Beim Umgang mit historischen Villen geht es um mehr als nur um ein Investment

Zugegeben, man ist versucht, den Protest der in Pöseldorf und auf der Uhlenhorst lebenden Villenbesitzer als Luxusproblem abzutun. Es ist der Lauf der Welt, dass Stadtteile sich verändern. Der Abriss von alten Gebäuden gehört genauso dazu wie die Errichtung von Neubauten. Dass diese oft den Geschmack der Alteingesessenen nicht treffen, überrascht wenig. Im Falle historischer Villen, die teilweise mehr als 100 Jahre alt sind und vornehmlich in Hamburgs wohlhabenderen Stadtteilen stehen, lohnt jedoch die differenzierte Betrachtung.

Zunächst gilt der Beifall Oberbaudirektor Jörn Walter, der mit seiner Forderung recht hat, Hamburg solle das, was es an historischer Bausubstanz besitze, unbedingt erhalten. Viele Hamburger lieben ihre Heimatstadt des hanseatischen Flairs wegen und meinen damit - obwohl die meisten von ihnen dort nicht wohnen - auch die an der Außenalster gelegenen Viertel. Es sind eben nicht selten die prachtvollen Gebäude, die eine Straße prägen und die das Gefühl ausmachen, das Walter mit dem Satz "Du bist noch in deiner Stadt" beschreibt.

In anderen Fällen, wie bei dem im Jahr 2008 abgerissenen Mollerschen Palais, stehen diese Gebäude für die wechselvolle Geschichte Hamburgs und die Verantwortung, die sich für nachfolgende Generationen daraus ergibt. Das Mollersche Palais beispielsweise war 1877 vom Rathausarchitekten Martin Haller errichtet und später unter nicht ganz geklärten Umständen von der jüdischen Bankiersfamilie Wolff an die Filmgesellschaft Ufa verkauft worden. Gegner des Abrisses hätten das Palais gern als Gedenkstätte für die Geschichte des Nationalsozialismus erhalten.
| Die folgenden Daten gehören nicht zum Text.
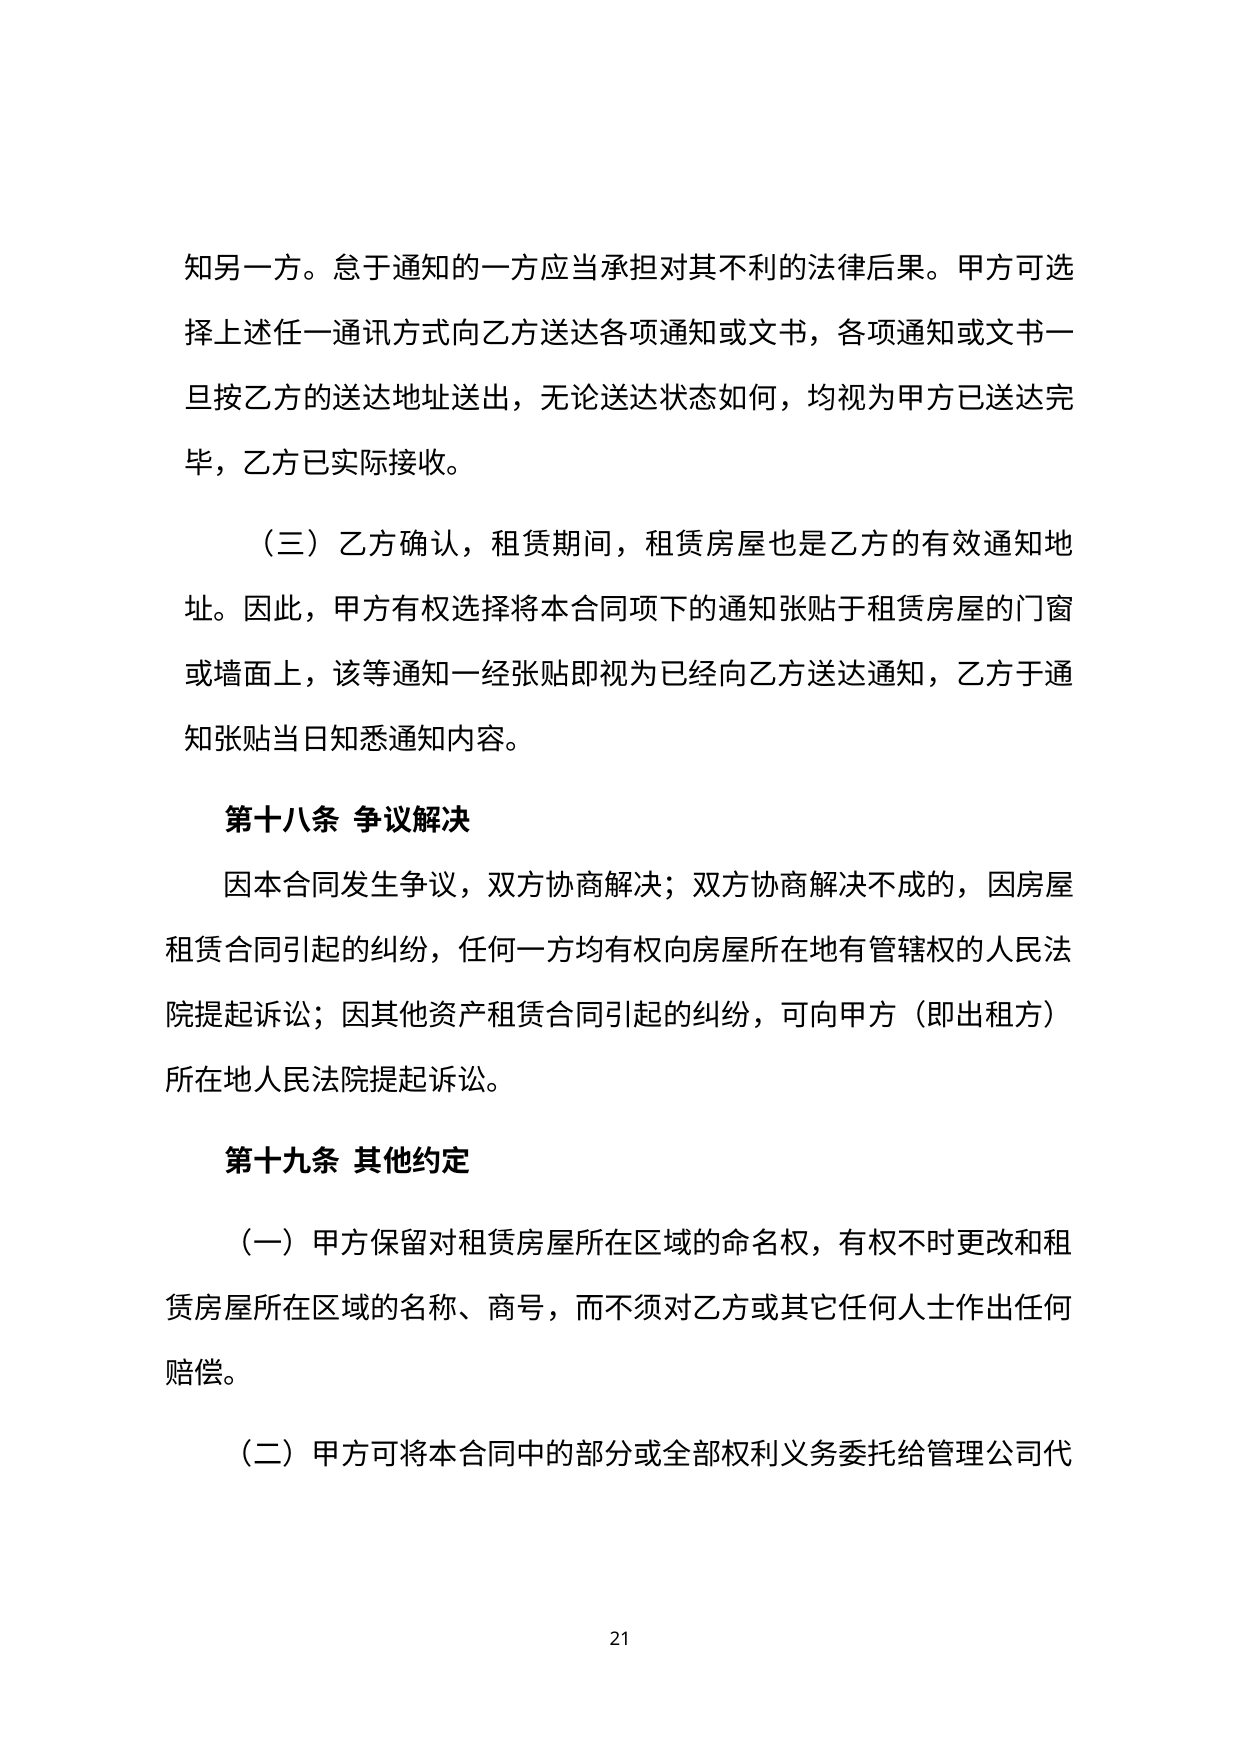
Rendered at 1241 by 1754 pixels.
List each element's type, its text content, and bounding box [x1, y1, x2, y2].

text 第十八条 争议解决 [165, 785, 1075, 850]
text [165, 1419, 1075, 1484]
list （三）乙方确认，租赁期间，租赁房屋也是乙方的有效通知地址。因此，甲方有权选择将本合同项下的通知张贴于租赁房屋的门窗或墙面上，该等通知一经张贴即视为已经向乙方送达通知，乙方于通知张贴当日知悉通知内容。 [184, 509, 1075, 769]
text 因本合同发生争议，双方协商解决；双方协商解决不成的，因房屋租赁合同引起的纠纷，任何一方均有权向房屋所在地有管辖权的人民法院提起诉讼；因其他资产租赁合同引起的纠纷，可向甲方（即出租方）所在地人民法院提起诉讼。 [165, 850, 1075, 1110]
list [184, 233, 1075, 493]
text 第十九条 其他约定 [165, 1127, 1075, 1192]
text （一）甲方保留对租赁房屋所在区域的命名权，有权不时更改和租赁房屋所在区域的名称、商号，而不须对乙方或其它任何人士作出任何赔偿。 [165, 1208, 1075, 1403]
Die andere Seite der Villen-Debatte beschreibt die Realität und die Herausforderungen, mit denen sich Politik und Wirtschaft auseinandersetzen müssen. Hamburg ist aktuell für Investoren aus aller Herren Länder ein attraktiver Immobilienstandort. Auf der Immobilienmesse Mipim, die vorige Woche in Cannes stattfand, stand Deutschland - mithin auch Hamburg - als "Country of Honour" im Mittelpunkt. Gründe dafür gab es genug. Die Immobilienpreise sind im internationalen Vergleich (noch) nicht zu hoch. Es gibt eine solide Wirtschaftslage und eine gute Bausubstanz.

Diese erfreulichen Rahmenbedingungen korrespondieren mit den stadtentwicklungspolitischen Vorstellungen von SPD-Bürgermeister Olaf Scholz. Er bekennt sich - beeinflusst von dem US-amerikanischen Städteforscher Edward Glaeser - zur Zukunft der Stadt. Übersetzt in seine Politik heißt das beispielsweise, durch Verdichtung mehr Wohnraum in Hamburg zu schaffen. Das von Scholz abgegebene Versprechen, jährlich 6000 Wohnungen bauen zu lassen, ist die logische Konsequenz. Auch wenn der SPD-Politiker dabei nicht zu allererst an Stadtteile wie Uhlenhorst oder Pöseldorf gedacht haben dürfte, so verdeutlichen seine Worte die Richtung, in die Hamburg als Wachsende Stadt marschieren wird.

Die aktuelle Debatte um den Abriss einzelner historischer Häuser bietet die Chance, Hamburgs Vergangenheit beim Weg in die Zukunft gebührend zu achten und dabei das demokratische Miteinander in dieser Stadt zu pflegen. Nicht jede Villa muss erhalten bleiben, aber über den Abriss eines jeden historischen Gebäudes sollte - im positiven Sinne - intensiv gestritten werden. Wenn letzten Endes der Abbruch nicht vermeidbar ist, dann sollten die Behörden ihre Möglichkeiten weidlich nutzen und Vorgaben im Interesse des Erhalts von Hamburgs Stadtbild machen.

Zu guter Letzt sollte eine im Streit um das Mollersche Palais geborene Idee belebt werden. Hamburger können "schutzwürdige Bauten" der Kulturbehörde melden. Das versetzt die Stadt in die Lage, hier und da den Deckel draufzulegen - noch bevor Investoren sich interessieren.